The real problem with linear methodologies is their basic premise, namely the assumption that reliable estimates can be made for all compounds from atom and fragment values derived from small structures of low-complexity using linear algorithms. This is simply not the case, and the reasons are manyfold. For one, the linear methods do not account for three-dimensional effects (although some programs have "correction factors"). For example, the binding affinity of 17beta-estradiol to the estrogen receptor is known to be approximately two orders of magnitude greater than that of 17alpha-estradiol. The TerraQSAR - E2-RBA [8] program recognizes this difference in the stereochemistry and uses such information in its prediction algorithm. Another type of stereochemical effect is the folding of longer aliphatic chains, resulting in much shorter "effective" chains, than the chemical structures would indicate. This has strong ramifications when trying to predict octanol/water partition coefficients from linear models. In contrast to the linear methodologies, the TerraQSAR - LOGP program recognizes such "effective" molecular conformations and computes the octanol/water partition coefficient accordingly. A third type of problem is the assumption that substituents do not affect each other and/or their combined effect on the molecule's properties (although some programs have "correction factors" more numerous than their algorithms).

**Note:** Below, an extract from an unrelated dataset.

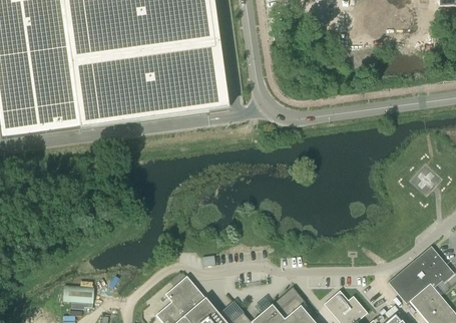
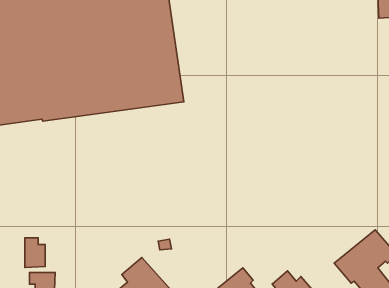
building: none -> [25,238,45,267]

Another "selling point" for some of the programs using linear methodologies is the speed of computation. Indeed, such linear relationship-based estimation programs are quite fast, being able to compute logP for 100,000 compounds in one or two hours. This apparent benefit though must be weighed against the reliability of the results. Computing with great speed is only worth computing if the values are useful. For the interested reader, other comparative results from several logP programs, some including TerraQSAR - LOGP, using identical input and showing measured values (where available) can be found on this web site (e.g., Liverpool-examples-data , Antipsoriatics), and elsewhere in the literature (e.g., [9]).
Some of the problematic logP estimates derived from linear programs have ramifications well beyond the octanol/water partition coefficient itself. Other computational programs, such as WSKOWNT [4], which calculates the water solubility of compounds on the basis of linearly computed logP values provides erroneous values many orders of magnitude from measured values. For example, the insecticide Fenbutatin oxide (CAS 13356-08-6) has a measured water solubility value of 0.005 to 0.01 mg/L. For this compound, the KOWWIN program produces a logP estimate of 13.63 and (on the basis of that) a water solubility estimate of 0.000000000000325 mg/L, i.e. approximately 10 orders of magnitude different.
In summary, when making one's own judgement of these programs and their computed data, the reader should be mindful of the Hungarian proverb:
The believer is happy; the doubter is wise.
References
[1] TerraBase Inc., 2004; TerraQSAR - LOGP; http://www.terrabase-inc.com.
[2] Advanced Chemistry Development, 2004; ACD/LogP; http://www.acdlabs.com.
[3] Daylight Chemical Information Systems, Inc., 2004; CLOGP; http://www.daylight.com.
[4] U.S. Environmental Protection Agency, 2004; KOWWIN; http://www.epa.gov/opptintr/exposure/docs/episuite.htm.
[5] Molinspiration Cheminformatics, 2004; miLOGP; http://www.molinspiration.com.
[6] Interactive Analysis, 2004; logP; http://www.logp.com.
[7] van Os NM, Haak JR, Rupert LAM, 1993; Physico-Chemical Properties of Selected Anionic, Cationic and Nonionic Surfactants. Elsevier, Amsterdam.
[8] TerraBase Inc., 2004; TerraQSAR - E2-RBA; http://www.terrabase-inc.com.
[9] Vrakas D, Tsantili-Kakoulidou A, Hadjipavlou-Litina D, 2003; Exploring the consistency of logP estimation for substituted coumarins. QSAR & Combin. Sci., 22: 622-629.